1. WAL must be append-only: Never truncate or overwrite
2. Atomic writes: Always write to .tmp + rename
3. File locking: Use fs2::FileExt::try_lock_exclusive() before WAL append
4. UUID uniqueness: Generate with uuid::Uuid::new_v4()
5. CSV deduplication: Track seen UUIDs in rollup to prevent duplicates

Common bugs:

• Missing .flush() after WAL write → partial records
• Forgot to unlock file → deadlock on next write
• Parsing error → entire WAL unreadable (use line-by-line parsing with serde_json::from_str)
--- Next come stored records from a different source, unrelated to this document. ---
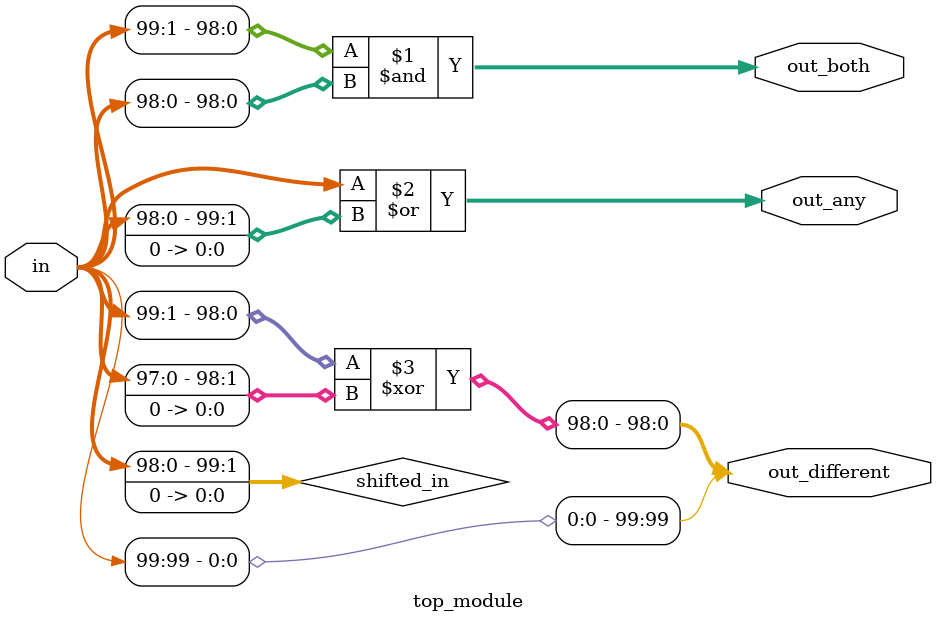
<source format=sv>
module top_module (
    input [99:0] in,
    output [98:0] out_both,
    output [99:0] out_any,
    output [99:0] out_different
);

    wire [99:0] shifted_in;

    // Shift the input vector to the left by 1 bit
    assign shifted_in = {in[98:0], 1'b0};

    // Generate out_both output using bitwise AND operation (resulting in a 99-bit vector)
    assign out_both = in[99:1] & in[98:0];

    // Generate out_any output using bitwise OR operation (resulting in a 100-bit vector)
    assign out_any = in | shifted_in;

    // Generate out_different output using bitwise XOR operation (resulting in a 100-bit vector)
    assign out_different = {in[99] ^ shifted_in[0], in[99:1] ^ shifted_in[98:0]};

endmodule

</source>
Debugging: Check ~/.local/share/krep/wal/ for lock files, tmp files

1. Update Commands enum in cardio_cli/src/main.rs:

   #[derive(Subcommand)]
   enum Commands {
       // ...
       /// Show workout history
       History {
           #[arg(long, default_value = "7")]
           days: u32,
       },
   }

2. Implement handler:

   fn cmd_history(data_dir: PathBuf, days: u32) -> Result<()> {
       let sessions = load_recent_sessions(&wal_path, &csv_path, days)?;
       for session in sessions {
           println!("{:?}", session);
       }
       Ok(())
   }

3. Wire up in main():

   match cli.command {
       // ...
       Some(Commands::History { days }) => cmd_history(data_dir, days),
   }

4. Add integration test:

   #[test]
   fn test_history_command() {
       cli().arg("history").arg("--days").arg("3")
           .assert().success();
   }

1. WAL format: Changing schema breaks existing user data (needs migration)
2. State.json structure: Same issue (add new fields as Option<T>)
3. Catalog IDs: Changing definition_id breaks progression history
4. File locking strategy: fs2 is required for correctness (don't replace)
5. Type safety patterns: SessionKind enum prevents bugs (don't flatten to single type)
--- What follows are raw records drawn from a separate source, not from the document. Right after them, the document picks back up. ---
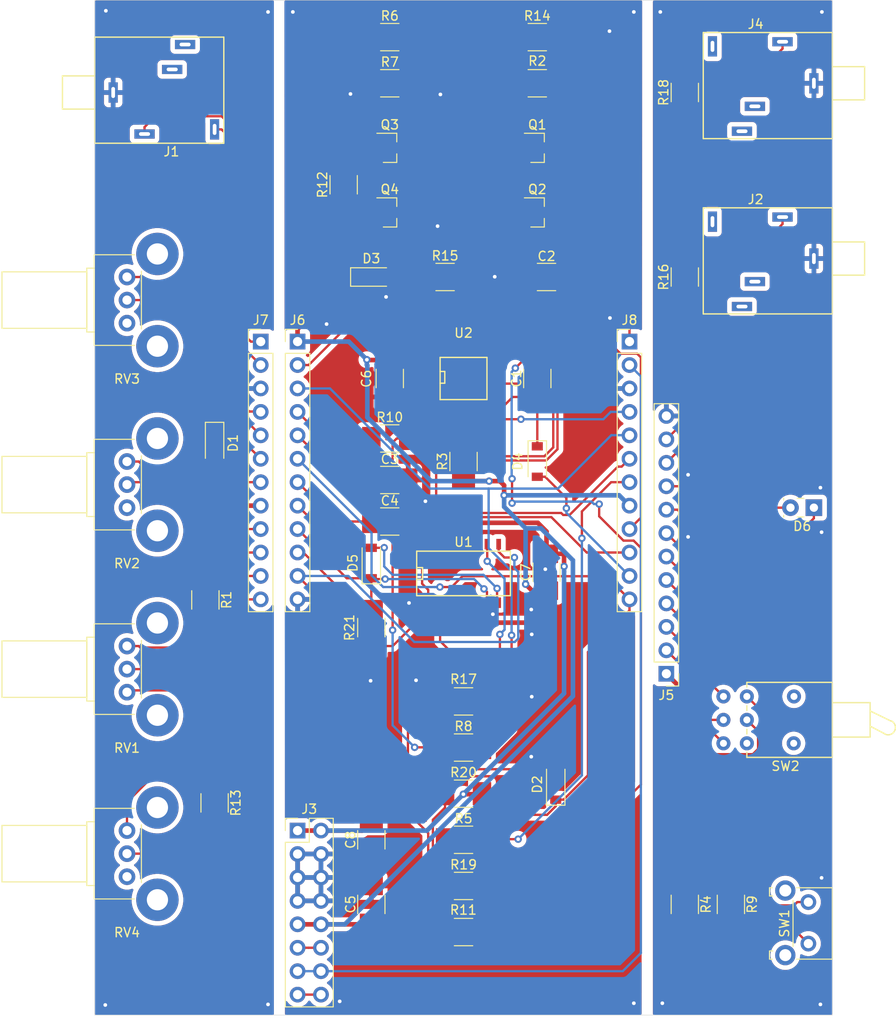
<source format=kicad_pcb>
(kicad_pcb
	(version 20241229)
	(generator "pcbnew")
	(generator_version "9.0")
	(general
		(thickness 1.6)
		(legacy_teardrops no)
	)
	(paper "A4")
	(layers
		(0 "F.Cu" signal)
		(2 "B.Cu" signal)
		(9 "F.Adhes" user "F.Adhesive")
		(11 "B.Adhes" user "B.Adhesive")
		(13 "F.Paste" user)
		(15 "B.Paste" user)
		(5 "F.SilkS" user "F.Silkscreen")
		(7 "B.SilkS" user "B.Silkscreen")
		(1 "F.Mask" user)
		(3 "B.Mask" user)
		(17 "Dwgs.User" user "V-Score")
		(19 "Cmts.User" user "User.Comments")
		(21 "Eco1.User" user "User.Eco1")
		(23 "Eco2.User" user "User.Eco2")
		(25 "Edge.Cuts" user)
		(27 "Margin" user)
		(31 "F.CrtYd" user "F.Courtyard")
		(29 "B.CrtYd" user "B.Courtyard")
		(35 "F.Fab" user)
		(33 "B.Fab" user)
	)
	(setup
		(pad_to_mask_clearance 0.051)
		(solder_mask_min_width 0.25)
		(allow_soldermask_bridges_in_footprints no)
		(tenting front back)
		(pcbplotparams
			(layerselection 0x00000000_00000000_55555555_5757557f)
			(plot_on_all_layers_selection 0x00000000_00000000_00000000_00000000)
			(disableapertmacros no)
			(usegerberextensions no)
			(usegerberattributes no)
			(usegerberadvancedattributes no)
			(creategerberjobfile no)
			(dashed_line_dash_ratio 12.000000)
			(dashed_line_gap_ratio 3.000000)
			(svgprecision 6)
			(plotframeref no)
			(mode 1)
			(useauxorigin no)
			(hpglpennumber 1)
			(hpglpenspeed 20)
			(hpglpendiameter 15.000000)
			(pdf_front_fp_property_popups yes)
			(pdf_back_fp_property_popups yes)
			(pdf_metadata yes)
			(pdf_single_document no)
			(dxfpolygonmode yes)
			(dxfimperialunits yes)
			(dxfusepcbnewfont yes)
			(psnegative no)
			(psa4output no)
			(plot_black_and_white yes)
			(plotinvisibletext no)
			(sketchpadsonfab no)
			(plotpadnumbers no)
			(hidednponfab no)
			(sketchdnponfab yes)
			(crossoutdnponfab yes)
			(subtractmaskfromsilk no)
			(outputformat 1)
			(mirror no)
			(drillshape 0)
			(scaleselection 1)
			(outputdirectory "Gerbers/")
		)
	)
	(net 0 "")
	(net 1 "Net-(C1-Pad2)")
	(net 2 "Net-(C1-Pad1)")
	(net 3 "GND")
	(net 4 "Net-(C2-Pad2)")
	(net 5 "+12v")
	(net 6 "-12v")
	(net 7 "Net-(D1-Pad2)")
	(net 8 "Net-(D1-Pad1)")
	(net 9 "Net-(D2-Pad2)")
	(net 10 "Net-(J1-Pad3)")
	(net 11 "Net-(J2-Pad3)")
	(net 12 "Net-(J2-Pad2)")
	(net 13 "Net-(J3-Pad15)")
	(net 14 "Net-(J3-Pad11)")
	(net 15 "Net-(J4-Pad2)")
	(net 16 "Net-(J4-Pad3)")
	(net 17 "Net-(Q1-Pad2)")
	(net 18 "Net-(Q1-Pad1)")
	(net 19 "Net-(Q2-Pad3)")
	(net 20 "Net-(Q3-Pad3)")
	(net 21 "Net-(Q3-Pad1)")
	(net 22 "Net-(R1-Pad2)")
	(net 23 "Net-(R4-Pad2)")
	(net 24 "Net-(R9-Pad2)")
	(net 25 "Net-(R13-Pad2)")
	(net 26 "Net-(R17-Pad2)")
	(net 27 "Net-(RV2-Pad3)")
	(net 28 "Net-(RV3-Pad3)")
	(net 29 "Net-(RV4-Pad3)")
	(net 30 "Net-(SW2-Pad3)")
	(net 31 "Speed3")
	(net 32 "Speed2")
	(net 33 "RELout")
	(net 34 "Button")
	(net 35 "RELin")
	(net 36 "LEDin")
	(net 37 "LEDout")
	(net 38 "Net-(D6-Pad2)")
	(net 39 "Net-(D6-Pad1)")
	(net 40 "Net-(J1-Pad2)")
	(net 41 "GateIn")
	(net 42 "Net-(J5-Pad7)")
	(net 43 "Net-(J5-Pad6)")
	(net 44 "Net-(J5-Pad5)")
	(net 45 "Net-(J5-Pad4)")
	(net 46 "Net-(J5-Pad3)")
	(net 47 "Net-(J5-Pad2)")
	(net 48 "ATTout")
	(net 49 "Speed1")
	(net 50 "ADSRout")
	(net 51 "ADSRInvert")
	(net 52 "Net-(J7-Pad12)")
	(net 53 "Net-(J7-Pad11)")
	(net 54 "Net-(J7-Pad10)")
	(net 55 "Net-(J7-Pad9)")
	(net 56 "Net-(J7-Pad7)")
	(net 57 "Net-(J7-Pad5)")
	(net 58 "Net-(J7-Pad4)")
	(net 59 "GateOut")
	(net 60 "ATTin")
	(net 61 "DECin")
	(net 62 "DECout")
	(net 63 "SUSin")
	(net 64 "SUSout")
	(net 65 "/GND_In")
	(net 66 "/GND_Out")
	(net 67 "/12VDC_Out")
	(net 68 "/12VDC_In")
	(net 69 "Net-(J5-Pad11)")
	(net 70 "Net-(J5-Pad10)")
	(footprint "LEDs:LED_Rectangular_W3.9mm_H1.9mm" (layer "F.Cu") (at 78 55 180))
	(footprint "Custom_Library:Mono_Jack_3.5mm_Switch_Switchcraft_35RAPC2AH3" (layer "F.Cu") (at 0 10))
	(footprint "Custom_Library:Mono_Jack_3.5mm_Switch_Switchcraft_35RAPC2AH3" (layer "F.Cu") (at 80 28 180))
	(footprint "Pin_Headers:Pin_Header_Straight_2x08_Pitch2.54mm" (layer "F.Cu") (at 22 90))
	(footprint "Custom_Library:Mono_Jack_3.5mm_Switch_Switchcraft_35RAPC2AH3" (layer "F.Cu") (at 80 9 180))
	(footprint "Potentiometers:Potentiometer_Bourns_PTV09A-2_Vertical" (layer "F.Cu") (at 3.5 70 180))
	(footprint "Potentiometers:Potentiometer_Bourns_PTV09A-2_Vertical" (layer "F.Cu") (at 3.5 50 180))
	(footprint "Potentiometers:Potentiometer_Bourns_PTV09A-2_Vertical" (layer "F.Cu") (at 3.5 30 180))
	(footprint "Potentiometers:Potentiometer_Bourns_PTV09A-2_Vertical" (layer "F.Cu") (at 3.5 90 180))
	(footprint "Custom_Library:200AWMDP1T2A1M6QE" (layer "F.Cu") (at 80 78 180))
	(footprint "Pin_Headers:Pin_Header_Straight_1x12_Pitch2.54mm" (layer "F.Cu") (at 62 73 180))
	(footprint "Pin_Headers:Pin_Header_Straight_1x12_Pitch2.54mm" (layer "F.Cu") (at 18 37))
	(footprint "Pin_Headers:Pin_Header_Straight_1x12_Pitch2.54mm" (layer "F.Cu") (at 58 37))
	(footprint "Pin_Headers:Pin_Header_Straight_1x12_Pitch2.54mm" (layer "F.Cu") (at 22 37))
	(footprint "Custom_Library:SW_Tactile_TE_FSMRACDAH" (layer "F.Cu") (at 80 100 -90))
	(footprint "Capacitors_SMD:C_1210_HandSoldering" (layer "F.Cu") (at 48 41 90))
	(footprint "Capacitors_SMD:C_1210_HandSoldering" (layer "F.Cu") (at 49 30))
	(footprint "Capacitors_SMD:C_1210_HandSoldering" (layer "F.Cu") (at 32 52))
	(footprint "Capacitors_SMD:C_1210_HandSoldering" (layer "F.Cu") (at 32 56.5))
	(footprint "Capacitors_SMD:C_1210_HandSoldering" (layer "F.Cu") (at 30 98 90))
	(footprint "Capacitors_SMD:C_1210_HandSoldering" (layer "F.Cu") (at 32 41 -90))
	(footprint "Capacitors_SMD:C_1210_HandSoldering" (layer "F.Cu") (at 49 62 90))
	(footprint "Capacitors_SMD:C_1210_HandSoldering" (layer "F.Cu") (at 30 91 90))
	(footprint "Diodes_SMD:D_SOD-123" (layer "F.Cu") (at 13 48 -90))
	(footprint "Diodes_SMD:D_SOD-123" (layer "F.Cu") (at 50 85 90))
	(footprint "Diodes_SMD:D_SOD-123" (layer "F.Cu") (at 30 30))
	(footprint "Diodes_SMD:D_SOD-123" (layer "F.Cu") (at 48 50 -90))
	(footprint "Diodes_SMD:D_SOD-123" (layer "F.Cu") (at 30 61 90))
	(footprint "TO_SOT_Packages_SMD:SOT-23" (layer "F.Cu") (at 48 16))
	(footprint "TO_SOT_Packages_SMD:SOT-23" (layer "F.Cu") (at 48 23))
	(footprint "TO_SOT_Packages_SMD:SOT-23" (layer "F.Cu") (at 32 16))
	(footprint "TO_SOT_Packages_SMD:SOT-23" (layer "F.Cu") (at 32 23))
	(footprint "Resistors_SMD:R_1210_HandSoldering" (layer "F.Cu") (at 48 9 180))
	(footprint "Resistors_SMD:R_1210_HandSoldering" (layer "F.Cu") (at 40 50 90))
	(footprint "Resistors_SMD:R_1210_HandSoldering" (layer "F.Cu") (at 64 98 -90))
	(footprint "Resistors_SMD:R_1210_HandSoldering" (layer "F.Cu") (at 40 91))
	(footprint "Resistors_SMD:R_1210_HandSoldering" (layer "F.Cu") (at 32 4))
	(footprint "Resistors_SMD:R_1210_HandSoldering" (layer "F.Cu") (at 32 9))
	(footprint "Resistors_SMD:R_1210_HandSoldering" (layer "F.Cu") (at 40 81))
	(footprint "Resistors_SMD:R_1210_HandSoldering" (layer "F.Cu") (at 69 98 -90))
	(footprint "Resistors_SMD:R_1210_HandSoldering"
		(layer "F.Cu")
		(uuid "00000000-0000-0000-0000-00005fcbc47c")
		(at 32 47.5)
		(de
... [485511 chars truncated]
</source>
1. Breaking changes: Schema migrations, catalog ID changes
2. New dependencies: Especially platform-specific (GTK, etc.)
3. Prescription logic changes: May affect user experience
4. Data directory location: XDG compliance is deliberate

1. Forgot to run tests: cargo test before committing
2. Hardcoded paths: Use dirs::data_dir() for XDG compliance
3. Unwrapping Results: Use ? operator (see error.rs)
4. Missing validation: Run catalog.validate() after catalog changes
5. Platform assumptions: Code runs on Linux primarily (GTK4 tray app)

# Development build
cargo build

# Release build (optimized)
cargo build --release

# CLI only (no GTK dependencies)
cargo build --release -p cardio_cli

# Check without building
cargo check

Binaries output to target/release/:

• cardio_cli (or krep symlink)
• cardio_tray (requires GTK4)

# All tests
cargo test

# Core library only (unit tests)
cargo test -p cardio_core

# Integration tests only
cargo test -p cardio_cli --test integration_tests

# With logging
RUST_LOG=debug cargo test -- --nocapture

Core (always required):

• serde, serde_json: Serialization
• chrono: Date/time handling
• uuid: Session IDs
• thiserror: Error types
• toml: Config parsing
• tracing: Logging
• fs2: File locking
• csv: CSV export
• dirs: XDG directories

CLI (for binary):

• clap: Argument parsing

Tray app (optional, Linux only):

• gtk4, libadwaita: UI
• gio, glib: GObject bindings
• libayatana-appindicator: System tray

Testing:

• tempfile: Temp directories
• assert_cmd: CLI testing
• predicates: Assertions

• Core prescription engine
• WAL persistence
• CSV rollup
• Progression algorithms
• CLI interface
• Integration tests

• GNOME tray application (Milestone 5)
• GitHub Actions CI (Milestone 6)
• Installation script

• Time-based prescriptions (cron integration)
• HR zone tracking
• Multi-user support
• Web dashboard for analytics

• User documentation: See README.md
• Domain spec: v1.1 prescription logic (documented in engine.rs)
• API docs: cargo doc --open (generates from /// comments)
• Tracing: RUST_LOG=debug for verbose logs

If you're an AI assistant uncertain about:

• Architecture decisions: Check this doc's principles section
• Code patterns: Look at existing modules (e.g., progression.rs for upgrade logic)
• Tests: See cardio_cli/tests/integration_tests.rs for patterns
• Breaking changes: Ask the user before modifying WAL/state format

Remember: This codebase prioritizes type safety, data integrity, and zero data loss. When in doubt, prefer compile-time checks over runtime validation, and WAL-first persistence over in-memory state.